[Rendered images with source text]
==*==

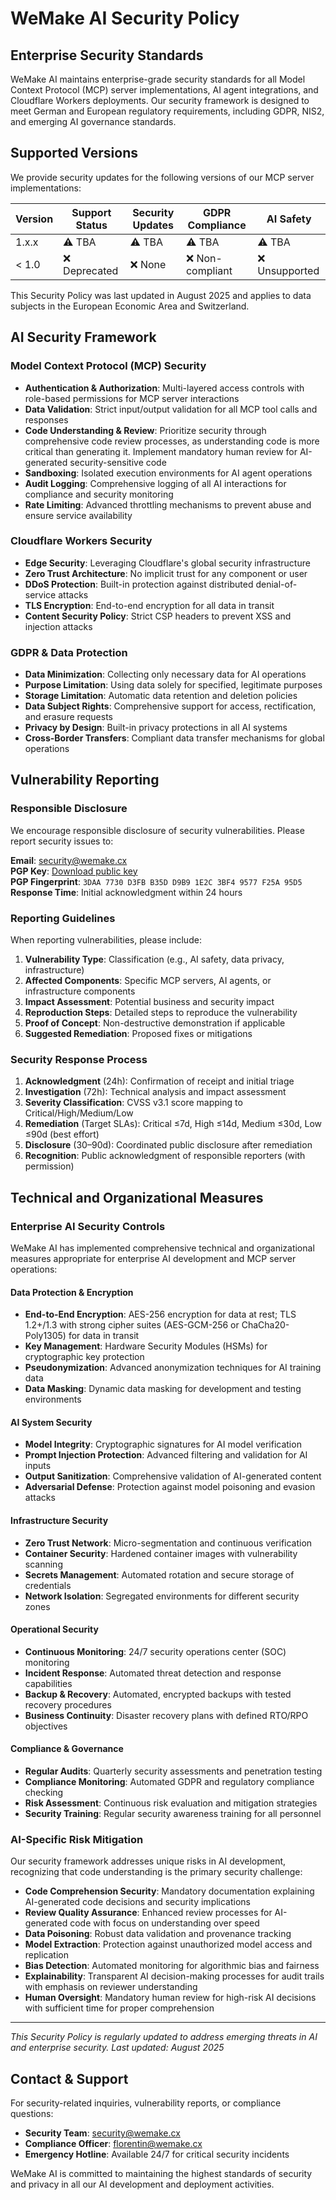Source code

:# WeMake AI Security Policy

## Enterprise Security Standards

WeMake AI maintains enterprise-grade security standards for all Model Context Protocol (MCP) server implementations, AI
agent integrations, and Cloudflare Workers deployments. Our security framework is designed to meet German and European
regulatory requirements, including GDPR, NIS2, and emerging AI governance standards.

## Supported Versions

We provide security updates for the following versions of our MCP server implementations:

| Version | Support Status | Security Updates | GDPR Compliance  | AI Safety      |
| ------- | -------------- | ---------------- | ---------------- | -------------- |
| 1.x.x   | ⚠️ TBA         | ⚠️ TBA           | ⚠️ TBA           | ⚠️ TBA         |
| < 1.0   | ❌ Deprecated  | ❌ None          | ❌ Non-compliant | ❌ Unsupported |

This Security Policy was last updated in August 2025 and applies to data subjects in the European Economic Area and
Switzerland.

## AI Security Framework

### Model Context Protocol (MCP) Security

- **Authentication & Authorization**: Multi-layered access controls with role-based permissions for MCP server
  interactions
- **Data Validation**: Strict input/output validation for all MCP tool calls and responses
- **Code Understanding & Review**: Prioritize security through comprehensive code review processes, as understanding
  code is more critical than generating it. Implement mandatory human review for AI-generated security-sensitive code
- **Sandboxing**: Isolated execution environments for AI agent operations
- **Audit Logging**: Comprehensive logging of all AI interactions for compliance and security monitoring
- **Rate Limiting**: Advanced throttling mechanisms to prevent abuse and ensure service availability

### Cloudflare Workers Security

- **Edge Security**: Leveraging Cloudflare's global security infrastructure
- **Zero Trust Architecture**: No implicit trust for any component or user
- **DDoS Protection**: Built-in protection against distributed denial-of-service attacks
- **TLS Encryption**: End-to-end encryption for all data in transit
- **Content Security Policy**: Strict CSP headers to prevent XSS and injection attacks

### GDPR & Data Protection

- **Data Minimization**: Collecting only necessary data for AI operations
- **Purpose Limitation**: Using data solely for specified, legitimate purposes
- **Storage Limitation**: Automatic data retention and deletion policies
- **Data Subject Rights**: Comprehensive support for access, rectification, and erasure requests
- **Privacy by Design**: Built-in privacy protections in all AI systems
- **Cross-Border Transfers**: Compliant data transfer mechanisms for global operations

## Vulnerability Reporting

### Responsible Disclosure

We encourage responsible disclosure of security vulnerabilities. Please report security issues to:

**Email**: [security@wemake.cx](mailto:security@wemake.cx)  
**PGP Key**: [Download public key](https://wemake.cx/.well-known/pgp-key.asc)  
**PGP Fingerprint**: `3DAA 7730 D3FB B35D D9B9 1E2C 3BF4 9577 F25A 95D5`  
**Response Time**: Initial acknowledgment within 24 hours

### Reporting Guidelines

When reporting vulnerabilities, please include:

1. **Vulnerability Type**: Classification (e.g., AI safety, data privacy, infrastructure)
2. **Affected Components**: Specific MCP servers, AI agents, or infrastructure components
3. **Impact Assessment**: Potential business and security impact
4. **Reproduction Steps**: Detailed steps to reproduce the vulnerability
5. **Proof of Concept**: Non-destructive demonstration if applicable
6. **Suggested Remediation**: Proposed fixes or mitigations

### Security Response Process

1. **Acknowledgment** (24h): Confirmation of receipt and initial triage
2. **Investigation** (72h): Technical analysis and impact assessment
3. **Severity Classification**: CVSS v3.1 score mapping to Critical/High/Medium/Low
4. **Remediation** (Target SLAs): Critical ≤7d, High ≤14d, Medium ≤30d, Low ≤90d (best effort)
5. **Disclosure** (30–90d): Coordinated public disclosure after remediation
6. **Recognition**: Public acknowledgment of responsible reporters (with permission)

## Technical and Organizational Measures

### Enterprise AI Security Controls

WeMake AI has implemented comprehensive technical and organizational measures appropriate for enterprise AI development
and MCP server operations:

#### Data Protection & Encryption

- **End-to-End Encryption**: AES-256 encryption for data at rest; TLS 1.2+/1.3 with strong cipher suites (AES-GCM-256 or
  ChaCha20-Poly1305) for data in transit
- **Key Management**: Hardware Security Modules (HSMs) for cryptographic key protection
- **Pseudonymization**: Advanced anonymization techniques for AI training data
- **Data Masking**: Dynamic data masking for development and testing environments

#### AI System Security

- **Model Integrity**: Cryptographic signatures for AI model verification
- **Prompt Injection Protection**: Advanced filtering and validation for AI inputs
- **Output Sanitization**: Comprehensive validation of AI-generated content
- **Adversarial Defense**: Protection against model poisoning and evasion attacks

#### Infrastructure Security

- **Zero Trust Network**: Micro-segmentation and continuous verification
- **Container Security**: Hardened container images with vulnerability scanning
- **Secrets Management**: Automated rotation and secure storage of credentials
- **Network Isolation**: Segregated environments for different security zones

#### Operational Security

- **Continuous Monitoring**: 24/7 security operations center (SOC) monitoring
- **Incident Response**: Automated threat detection and response capabilities
- **Backup & Recovery**: Automated, encrypted backups with tested recovery procedures
- **Business Continuity**: Disaster recovery plans with defined RTO/RPO objectives

#### Compliance & Governance

- **Regular Audits**: Quarterly security assessments and penetration testing
- **Compliance Monitoring**: Automated GDPR and regulatory compliance checking
- **Risk Assessment**: Continuous risk evaluation and mitigation strategies
- **Security Training**: Regular security awareness training for all personnel

### AI-Specific Risk Mitigation

Our security framework addresses unique risks in AI development, recognizing that code understanding is the primary
security challenge:

- **Code Comprehension Security**: Mandatory documentation explaining AI-generated code decisions and security
  implications
- **Review Quality Assurance**: Enhanced review processes for AI-generated code with focus on understanding over speed
- **Data Poisoning**: Robust data validation and provenance tracking
- **Model Extraction**: Protection against unauthorized model access and replication
- **Bias Detection**: Automated monitoring for algorithmic bias and fairness
- **Explainability**: Transparent AI decision-making processes for audit trails with emphasis on reviewer understanding
- **Human Oversight**: Mandatory human review for high-risk AI decisions with sufficient time for proper comprehension

---

_This Security Policy is regularly updated to address emerging threats in AI and enterprise security. Last updated:
August 2025_

## Contact & Support

For security-related inquiries, vulnerability reports, or compliance questions:

- **Security Team**: [security@wemake.cx](mailto:security@wemake.cx)
- **Compliance Officer**: [florentin@wemake.cx](mailto:florentin@wemake.cx)
- **Emergency Hotline**: Available 24/7 for critical security incidents

WeMake AI is committed to maintaining the highest standards of security and privacy in all our AI development and
deployment activities.
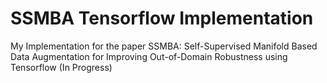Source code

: # SSMBA Tensorflow Implementation

My Implementation for the paper SSMBA: Self-Supervised Manifold Based Data Augmentation for Improving Out-of-Domain Robustness using Tensorflow (In Progress)
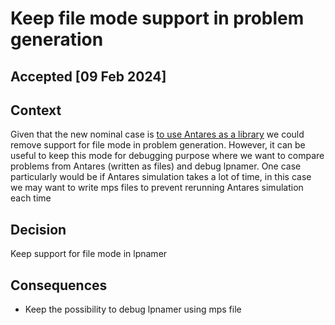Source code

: # Keep file mode support in problem generation

## Accepted [09 Feb 2024]

## Context

Given that the new nominal case is [to use Antares as a library](Change_xpansion_nomila_case_to_use_simulator_lib.md) we
could remove
support for file mode in problem generation. However, it can be useful to keep this mode for debugging purpose where we
want to compare problems from Antares (written as files) and debug lpnamer. One case particularly would be if
Antares simulation
takes a lot of time, in this case we may want to write mps files to prevent rerunning Antares simulation each time

## Decision

Keep support for file mode in lpnamer

## Consequences

- Keep the possibility to debug lpnamer using mps file
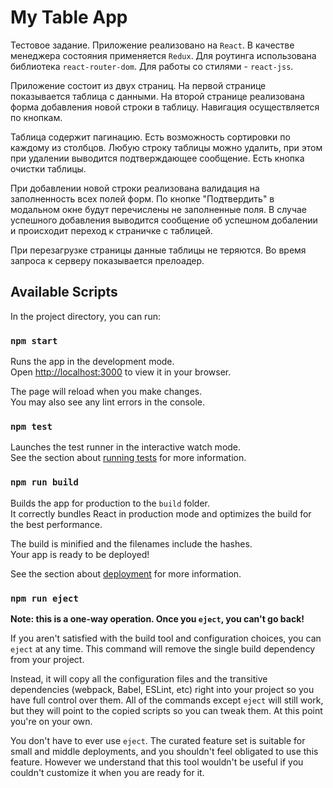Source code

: # My Table App

Тестовое задание. Приложение реализовано на `React`. В качестве менеджера состояния применяется `Redux`. Для роутинга использована библиотека `react-router-dom`.
Для работы со стилями - `react-jss`.


Приложение состоит из двух страниц. На первой странице показывается таблица с данными. На второй странице реализована форма добавления новой строки в таблицу. Навигация осуществляется по кнопкам.

Таблица содержит пагинацию. Есть возможность сортировки по каждому из столбцов. Любую строку таблицы можно удалить, при этом при удалении выводится 
подтверждающее сообщение. Есть кнопка очистки таблицы.

При добавлении новой строки реализована валидация на заполненность всех полей форм. По кнопке "Подтвердить" в модальном окне будут перечислены не заполненные поля.
В случае успешного добавления выводится сообщение об успешном добалении и происходит переход к страничке с таблицей.

При перезагрузке страницы данные таблицы не теряются. Во время запроса к серверу показывается прелоадер.



## Available Scripts

In the project directory, you can run:

### `npm start`

Runs the app in the development mode.\
Open [http://localhost:3000](http://localhost:3000) to view it in your browser.

The page will reload when you make changes.\
You may also see any lint errors in the console.

### `npm test`

Launches the test runner in the interactive watch mode.\
See the section about [running tests](https://facebook.github.io/create-react-app/docs/running-tests) for more information.

### `npm run build`

Builds the app for production to the `build` folder.\
It correctly bundles React in production mode and optimizes the build for the best performance.

The build is minified and the filenames include the hashes.\
Your app is ready to be deployed!

See the section about [deployment](https://facebook.github.io/create-react-app/docs/deployment) for more information.

### `npm run eject`

**Note: this is a one-way operation. Once you `eject`, you can't go back!**

If you aren't satisfied with the build tool and configuration choices, you can `eject` at any time. This command will remove the single build dependency from your project.

Instead, it will copy all the configuration files and the transitive dependencies (webpack, Babel, ESLint, etc) right into your project so you have full control over them. All of the commands except `eject` will still work, but they will point to the copied scripts so you can tweak them. At this point you're on your own.

You don't have to ever use `eject`. The curated feature set is suitable for small and middle deployments, and you shouldn't feel obligated to use this feature. However we understand that this tool wouldn't be useful if you couldn't customize it when you are ready for it.

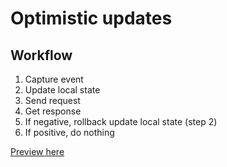 # Optimistic updates

## Workflow

1. Capture event
2. Update local state
3. Send request
4. Get response
5. If negative, rollback update local state (step 2)
6. If positive, do nothing

[Preview here](https://vigilant-sinoussi-5d69ab.netlify.com/)



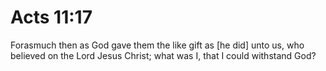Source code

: # Acts 11:17

Forasmuch then as God gave them the like gift as [he did] unto us, who believed on the Lord Jesus Christ; what was I, that I could withstand God?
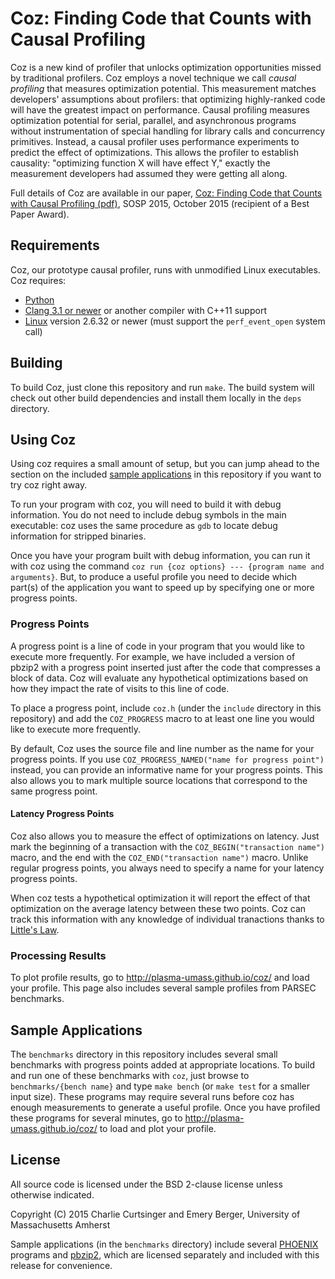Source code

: # Coz: Finding Code that Counts with Causal Profiling

Coz is a new kind of profiler that unlocks optimization opportunities missed by traditional profilers. Coz employs a novel technique we call *causal profiling* that measures optimization potential.
This measurement matches developers' assumptions about profilers: that
optimizing highly-ranked code will have the greatest impact on
performance. Causal profiling measures optimization potential for serial,
parallel, and asynchronous programs without instrumentation of special
handling for library calls and concurrency primitives. Instead, a causal
profiler uses performance experiments to predict the effect of
optimizations. This allows the profiler to establish causality:
"optimizing function X will have effect Y," exactly the measurement
developers had assumed they were getting all along.

Full details of Coz are available in our paper, [Coz: Finding Code
that Counts with Causal Profiling
(pdf)](Coz-Curtsinger-Berger-SOSP2015.pdf), SOSP 2015, October 2015
(recipient of a Best Paper Award).

## Requirements
Coz, our prototype causal profiler, runs with unmodified Linux executables. Coz requires:

- [Python](http://www.python.org)
- [Clang 3.1 or newer](http://clang.llvm.org) or another compiler with C++11 support
- [Linux](http://kernel.org) version 2.6.32 or newer (must support the `perf_event_open` system call)

## Building
To build Coz, just clone this repository and run `make`. The build system will check out other build dependencies and install them locally in the `deps` directory.

## Using Coz
Using coz requires a small amount of setup, but you can jump ahead to the section on the included [sample applications](#sample-applications) in this repository if you want to try coz right away.

To run your program with coz, you will need to build it with debug information. You do not need to include debug symbols in the main executable: coz uses the same procedure as `gdb` to locate debug information for stripped binaries.

Once you have your program built with debug information, you can run it with coz using the command `coz run {coz options} --- {program name and arguments}`. But, to produce a useful profile you need to decide which part(s) of the application you want to speed up by specifying one or more progress points.

### Progress Points
A progress point is a line of code in your program that you would like to execute more frequently. For example, we have included a version of pbzip2 with a progress point inserted just after the code that compresses a block of data. Coz will evaluate any hypothetical optimizations based on how they impact the rate of visits to this line of code.

To place a progress point, include `coz.h` (under the `include` directory in this repository) and add the `COZ_PROGRESS` macro to at least one line you would like to execute more frequently.

By default, Coz uses the source file and line number as the name for your progress points. If you use `COZ_PROGRESS_NAMED("name for progress point")` instead, you can provide an informative name for your progress points. This also allows you to mark multiple source locations that correspond to the same progress point.

#### Latency Progress Points
Coz also allows you to measure the effect of optimizations on latency. Just mark the beginning of a transaction with the `COZ_BEGIN("transaction name")` macro, and the end with the `COZ_END("transaction name")` macro. Unlike regular progress points, you always need to specify a name for your latency progress points.

When coz tests a hypothetical optimization it will report the effect of that optimization on the average latency between these two points. Coz can track this information with any knowledge of individual tranactions thanks to [Little's Law](https://en.wikipedia.org/wiki/Little%27s_law).

### Processing Results
To plot profile results, go to http://plasma-umass.github.io/coz/ and load your profile. This page also includes several sample profiles from PARSEC benchmarks.

## Sample Applications
The `benchmarks` directory in this repository includes several small benchmarks with progress points added at appropriate locations. To build and run one of these benchmarks with `coz`, just browse to `benchmarks/{bench name}` and type `make bench` (or `make test` for a smaller input size). These programs may require several runs before coz has enough measurements to generate a useful profile. Once you have profiled these programs for several minutes, go to http://plasma-umass.github.io/coz/ to load and plot your profile.

## License
All source code is licensed under the BSD 2-clause license unless otherwise indicated.

Copyright (C) 2015 Charlie Curtsinger and Emery Berger, University of Massachusetts Amherst

Sample applications (in the `benchmarks` directory) include several [PHOENIX](https://github.com/kozyraki/phoenix) programs and [pbzip2](http://compression.ca/pbzip2/), which are licensed separately and included with this release for convenience.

==*==

Your answer should be the exact lines above from the one with "- **Model Extraction**: Protection" through the one with "- **Bias Detection**: Automated", both included, and nothing besides.

> **RESPONSE**
- **Model Extraction**: Protection against unauthorized model access and replication
- **Bias Detection**: Automated monitoring for algorithmic bias and fairness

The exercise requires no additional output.